Maybe the book will recover in the second half, but I'm not optimistic. And even if it does, I kind of want my money back for the trite first half.

I picked up the book because the reviews and summaries promised a revealing book about sustaining and growing family-run businesses. I have a vested interest in the subject myself, but I also think it's a hugely important subject for America generally.

What I'm trying to establish is whether the book is entirely devoid of content or if it's just very poorly communicated.

College textbooks on communications are themselves pretty dopey -- they talk about a "model of communication" that includes three pieces: "Sender", "message", and "receiver". That's not really how information is transferred.

It starts with everything that is to be known about a topic. That can be a pretty broad topic, and certainly we hope that "everything" that is to be known about, well, everything, is constantly being expanded.

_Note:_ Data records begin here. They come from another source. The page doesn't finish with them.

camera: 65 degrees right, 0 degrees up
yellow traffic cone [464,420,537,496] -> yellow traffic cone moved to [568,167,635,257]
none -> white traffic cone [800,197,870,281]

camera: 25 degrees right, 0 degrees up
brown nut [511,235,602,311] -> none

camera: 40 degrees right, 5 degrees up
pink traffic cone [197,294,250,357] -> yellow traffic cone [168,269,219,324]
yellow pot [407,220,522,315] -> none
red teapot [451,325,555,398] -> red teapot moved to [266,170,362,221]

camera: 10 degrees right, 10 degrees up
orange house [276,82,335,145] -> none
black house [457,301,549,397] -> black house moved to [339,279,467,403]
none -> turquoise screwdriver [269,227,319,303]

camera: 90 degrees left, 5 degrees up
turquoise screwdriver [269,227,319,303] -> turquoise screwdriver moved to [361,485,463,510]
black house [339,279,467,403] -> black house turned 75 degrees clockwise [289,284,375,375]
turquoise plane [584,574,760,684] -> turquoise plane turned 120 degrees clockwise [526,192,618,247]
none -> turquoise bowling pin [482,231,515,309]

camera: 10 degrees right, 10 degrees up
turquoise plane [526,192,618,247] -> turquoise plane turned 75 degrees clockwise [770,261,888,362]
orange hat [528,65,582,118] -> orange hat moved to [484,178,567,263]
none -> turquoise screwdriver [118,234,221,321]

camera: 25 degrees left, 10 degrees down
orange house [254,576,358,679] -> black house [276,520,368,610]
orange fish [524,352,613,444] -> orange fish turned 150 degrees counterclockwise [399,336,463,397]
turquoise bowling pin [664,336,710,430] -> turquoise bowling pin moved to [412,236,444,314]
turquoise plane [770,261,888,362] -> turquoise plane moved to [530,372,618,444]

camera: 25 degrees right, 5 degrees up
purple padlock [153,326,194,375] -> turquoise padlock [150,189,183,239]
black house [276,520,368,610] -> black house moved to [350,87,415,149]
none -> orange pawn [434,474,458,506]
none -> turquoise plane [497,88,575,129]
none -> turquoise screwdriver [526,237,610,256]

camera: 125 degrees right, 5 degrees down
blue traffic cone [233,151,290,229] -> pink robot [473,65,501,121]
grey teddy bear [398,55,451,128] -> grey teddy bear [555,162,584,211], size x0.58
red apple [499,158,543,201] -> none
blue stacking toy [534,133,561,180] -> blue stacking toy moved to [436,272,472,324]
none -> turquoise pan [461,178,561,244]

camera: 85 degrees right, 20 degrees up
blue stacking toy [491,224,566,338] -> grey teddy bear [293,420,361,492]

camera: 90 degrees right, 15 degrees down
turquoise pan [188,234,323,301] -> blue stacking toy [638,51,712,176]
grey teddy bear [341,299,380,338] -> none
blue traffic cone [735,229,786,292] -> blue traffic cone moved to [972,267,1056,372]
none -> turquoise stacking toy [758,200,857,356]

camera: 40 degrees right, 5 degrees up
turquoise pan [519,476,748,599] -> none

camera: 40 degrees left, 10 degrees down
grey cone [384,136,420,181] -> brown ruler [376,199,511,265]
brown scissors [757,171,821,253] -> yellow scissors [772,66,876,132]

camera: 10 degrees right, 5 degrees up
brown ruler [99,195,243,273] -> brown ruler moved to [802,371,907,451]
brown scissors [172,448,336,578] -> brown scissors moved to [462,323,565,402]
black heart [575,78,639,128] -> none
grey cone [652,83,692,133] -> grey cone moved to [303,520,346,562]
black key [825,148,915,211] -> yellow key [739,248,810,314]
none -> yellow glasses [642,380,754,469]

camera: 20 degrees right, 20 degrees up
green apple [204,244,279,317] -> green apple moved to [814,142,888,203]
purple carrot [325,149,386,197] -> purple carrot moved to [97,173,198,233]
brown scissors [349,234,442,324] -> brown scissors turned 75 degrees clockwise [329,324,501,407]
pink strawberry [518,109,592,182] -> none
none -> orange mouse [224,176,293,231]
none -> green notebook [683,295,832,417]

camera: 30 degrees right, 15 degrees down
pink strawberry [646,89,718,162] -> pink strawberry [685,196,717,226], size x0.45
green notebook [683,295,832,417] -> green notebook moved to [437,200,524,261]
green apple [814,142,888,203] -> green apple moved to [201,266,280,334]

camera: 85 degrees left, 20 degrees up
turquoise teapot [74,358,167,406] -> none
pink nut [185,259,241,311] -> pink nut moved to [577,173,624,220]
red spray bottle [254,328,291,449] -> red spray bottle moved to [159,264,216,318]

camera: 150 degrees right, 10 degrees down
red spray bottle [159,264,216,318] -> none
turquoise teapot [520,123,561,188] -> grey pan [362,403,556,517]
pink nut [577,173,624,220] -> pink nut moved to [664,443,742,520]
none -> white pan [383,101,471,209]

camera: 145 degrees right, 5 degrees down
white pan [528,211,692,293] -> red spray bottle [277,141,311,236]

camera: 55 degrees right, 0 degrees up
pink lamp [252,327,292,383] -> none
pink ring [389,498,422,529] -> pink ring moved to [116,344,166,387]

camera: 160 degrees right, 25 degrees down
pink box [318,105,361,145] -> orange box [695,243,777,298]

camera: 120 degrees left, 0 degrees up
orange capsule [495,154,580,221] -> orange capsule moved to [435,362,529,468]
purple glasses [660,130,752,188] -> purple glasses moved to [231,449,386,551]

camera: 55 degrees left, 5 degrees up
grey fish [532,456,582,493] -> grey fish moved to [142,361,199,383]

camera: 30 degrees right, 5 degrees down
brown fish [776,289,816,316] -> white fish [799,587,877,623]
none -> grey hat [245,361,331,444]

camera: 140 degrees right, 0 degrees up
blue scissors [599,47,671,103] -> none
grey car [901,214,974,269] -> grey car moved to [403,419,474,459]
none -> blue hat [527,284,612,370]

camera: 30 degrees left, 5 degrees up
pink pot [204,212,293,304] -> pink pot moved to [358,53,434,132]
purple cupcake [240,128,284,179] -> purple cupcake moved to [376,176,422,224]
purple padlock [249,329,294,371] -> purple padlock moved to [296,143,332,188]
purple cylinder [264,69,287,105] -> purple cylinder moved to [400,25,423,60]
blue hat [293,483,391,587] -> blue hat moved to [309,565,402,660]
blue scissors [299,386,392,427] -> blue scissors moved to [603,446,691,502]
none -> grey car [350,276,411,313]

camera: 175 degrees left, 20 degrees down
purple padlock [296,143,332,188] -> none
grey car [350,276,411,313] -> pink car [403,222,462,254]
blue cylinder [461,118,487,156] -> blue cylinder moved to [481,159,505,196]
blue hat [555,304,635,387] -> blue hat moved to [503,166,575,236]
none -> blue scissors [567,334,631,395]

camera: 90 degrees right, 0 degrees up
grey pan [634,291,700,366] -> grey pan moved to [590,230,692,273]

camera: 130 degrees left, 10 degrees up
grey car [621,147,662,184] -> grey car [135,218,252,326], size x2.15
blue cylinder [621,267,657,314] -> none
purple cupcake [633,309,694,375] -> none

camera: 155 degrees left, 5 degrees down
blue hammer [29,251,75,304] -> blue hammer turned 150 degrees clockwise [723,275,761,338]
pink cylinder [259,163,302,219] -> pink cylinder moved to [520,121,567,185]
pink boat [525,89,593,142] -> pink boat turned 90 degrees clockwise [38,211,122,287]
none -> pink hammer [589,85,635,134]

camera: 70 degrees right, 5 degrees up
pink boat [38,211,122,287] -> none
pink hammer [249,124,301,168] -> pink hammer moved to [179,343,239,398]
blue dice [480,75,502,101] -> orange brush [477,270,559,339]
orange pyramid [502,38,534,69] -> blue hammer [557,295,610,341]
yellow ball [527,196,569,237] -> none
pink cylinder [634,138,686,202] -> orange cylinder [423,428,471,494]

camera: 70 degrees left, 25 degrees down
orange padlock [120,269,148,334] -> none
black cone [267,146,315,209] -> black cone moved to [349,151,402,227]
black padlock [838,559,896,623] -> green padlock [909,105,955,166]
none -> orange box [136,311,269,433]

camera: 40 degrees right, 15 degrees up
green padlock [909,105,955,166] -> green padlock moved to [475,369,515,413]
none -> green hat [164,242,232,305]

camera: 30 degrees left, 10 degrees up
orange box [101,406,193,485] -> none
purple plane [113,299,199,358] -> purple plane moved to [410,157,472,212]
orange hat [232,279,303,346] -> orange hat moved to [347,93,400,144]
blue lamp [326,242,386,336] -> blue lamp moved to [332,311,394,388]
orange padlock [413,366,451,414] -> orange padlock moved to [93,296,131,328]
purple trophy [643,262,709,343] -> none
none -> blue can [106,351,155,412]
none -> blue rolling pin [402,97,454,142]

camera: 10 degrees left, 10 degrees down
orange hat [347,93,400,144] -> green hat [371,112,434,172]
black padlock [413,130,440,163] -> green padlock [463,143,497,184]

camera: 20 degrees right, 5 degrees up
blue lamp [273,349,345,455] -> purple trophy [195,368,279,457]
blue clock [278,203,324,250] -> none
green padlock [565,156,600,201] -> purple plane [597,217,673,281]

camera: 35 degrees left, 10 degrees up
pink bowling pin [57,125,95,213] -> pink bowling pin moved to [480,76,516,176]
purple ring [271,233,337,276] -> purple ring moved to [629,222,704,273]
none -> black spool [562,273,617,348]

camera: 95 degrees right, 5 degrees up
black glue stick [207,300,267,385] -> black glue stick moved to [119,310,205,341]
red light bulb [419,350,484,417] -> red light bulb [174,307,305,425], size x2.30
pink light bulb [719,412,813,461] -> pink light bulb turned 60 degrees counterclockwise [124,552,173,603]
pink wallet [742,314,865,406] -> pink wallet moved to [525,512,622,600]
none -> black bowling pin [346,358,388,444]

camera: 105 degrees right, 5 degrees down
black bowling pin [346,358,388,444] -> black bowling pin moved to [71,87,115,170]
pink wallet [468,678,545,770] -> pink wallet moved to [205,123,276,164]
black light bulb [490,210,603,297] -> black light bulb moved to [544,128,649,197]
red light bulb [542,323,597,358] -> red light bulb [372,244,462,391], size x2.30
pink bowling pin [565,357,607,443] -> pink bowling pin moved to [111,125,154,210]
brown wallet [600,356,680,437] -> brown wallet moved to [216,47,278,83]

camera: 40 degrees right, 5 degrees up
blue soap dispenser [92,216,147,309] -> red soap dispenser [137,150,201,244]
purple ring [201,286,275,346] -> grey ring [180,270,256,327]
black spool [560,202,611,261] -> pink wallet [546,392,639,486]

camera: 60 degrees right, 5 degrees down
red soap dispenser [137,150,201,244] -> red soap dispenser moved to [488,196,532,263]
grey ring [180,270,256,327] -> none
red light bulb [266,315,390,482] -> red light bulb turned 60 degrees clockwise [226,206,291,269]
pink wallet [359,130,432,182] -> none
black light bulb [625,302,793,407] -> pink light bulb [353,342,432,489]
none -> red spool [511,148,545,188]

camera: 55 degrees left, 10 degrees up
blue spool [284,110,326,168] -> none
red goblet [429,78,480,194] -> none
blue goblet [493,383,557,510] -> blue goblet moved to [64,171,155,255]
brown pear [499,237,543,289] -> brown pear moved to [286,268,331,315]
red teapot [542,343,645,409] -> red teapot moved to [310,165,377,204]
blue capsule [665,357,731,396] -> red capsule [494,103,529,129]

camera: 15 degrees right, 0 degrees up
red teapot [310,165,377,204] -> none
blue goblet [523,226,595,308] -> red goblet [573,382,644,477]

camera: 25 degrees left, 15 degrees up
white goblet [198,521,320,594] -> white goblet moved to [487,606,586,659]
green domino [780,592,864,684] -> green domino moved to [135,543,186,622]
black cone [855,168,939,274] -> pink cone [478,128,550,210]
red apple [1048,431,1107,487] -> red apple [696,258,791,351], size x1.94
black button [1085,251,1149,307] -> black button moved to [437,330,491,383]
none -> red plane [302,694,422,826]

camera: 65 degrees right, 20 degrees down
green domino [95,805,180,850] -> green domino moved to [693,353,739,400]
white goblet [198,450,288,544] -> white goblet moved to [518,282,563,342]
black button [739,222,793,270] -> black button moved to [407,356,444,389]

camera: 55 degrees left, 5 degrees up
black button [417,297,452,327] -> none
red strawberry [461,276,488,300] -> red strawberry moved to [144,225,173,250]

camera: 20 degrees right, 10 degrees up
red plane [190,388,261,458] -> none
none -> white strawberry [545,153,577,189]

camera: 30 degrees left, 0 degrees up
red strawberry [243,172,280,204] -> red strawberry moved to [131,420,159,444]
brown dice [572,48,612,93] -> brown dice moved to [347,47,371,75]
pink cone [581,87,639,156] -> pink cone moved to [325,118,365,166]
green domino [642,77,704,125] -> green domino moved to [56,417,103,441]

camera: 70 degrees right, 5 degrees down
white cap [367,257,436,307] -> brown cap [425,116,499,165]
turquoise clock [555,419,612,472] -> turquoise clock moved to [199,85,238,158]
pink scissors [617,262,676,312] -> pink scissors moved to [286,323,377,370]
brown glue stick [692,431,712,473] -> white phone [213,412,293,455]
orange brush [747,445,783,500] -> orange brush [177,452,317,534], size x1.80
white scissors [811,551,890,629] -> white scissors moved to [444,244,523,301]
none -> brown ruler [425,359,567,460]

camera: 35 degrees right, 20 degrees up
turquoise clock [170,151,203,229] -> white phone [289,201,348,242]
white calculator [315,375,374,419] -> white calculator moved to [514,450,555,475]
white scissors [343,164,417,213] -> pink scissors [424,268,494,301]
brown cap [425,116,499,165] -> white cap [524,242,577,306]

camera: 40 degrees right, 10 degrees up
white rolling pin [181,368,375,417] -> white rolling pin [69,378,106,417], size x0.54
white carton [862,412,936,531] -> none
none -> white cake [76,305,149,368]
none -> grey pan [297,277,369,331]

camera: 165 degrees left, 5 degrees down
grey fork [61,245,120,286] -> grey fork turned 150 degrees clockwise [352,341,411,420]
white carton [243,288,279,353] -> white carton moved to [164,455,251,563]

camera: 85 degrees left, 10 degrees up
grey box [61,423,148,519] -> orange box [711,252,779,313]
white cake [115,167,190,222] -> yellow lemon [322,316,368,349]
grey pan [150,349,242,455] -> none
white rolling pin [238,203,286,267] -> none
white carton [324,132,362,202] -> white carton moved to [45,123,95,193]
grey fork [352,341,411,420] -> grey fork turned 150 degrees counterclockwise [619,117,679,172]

From that "everything", then, any message gets reduced by whatever the sender actually understands about what they've been taught.

Then it's reduced by what they're capable of retaining.

Then it's influenced by what they're able to synthesize with that knowledge from other subjects.

Then, just like we're going through a progressively smaller set of pipes, it gets winnowed down by what they're able to effectively describe. Everyone knows brilliant people who can't describe anything about what they know to anyone -- even to the most sophisticated audience.

Then, it's not just a question of whether the sender is able to describe the material, but whether they do.

But of course, then it's influenced by the amount of the content the audience actually receives. My red flag for the modern world is that we are so awash in PowerPoint and SlideShare and social media that we're losing sight of the fact that the transmission of content to an audience isn't the only thing that matters.

And of what they receive, the audience only really makes use of what they actually comprehend.

And winnowing down even more, we don't retain everything that we comprehend, either.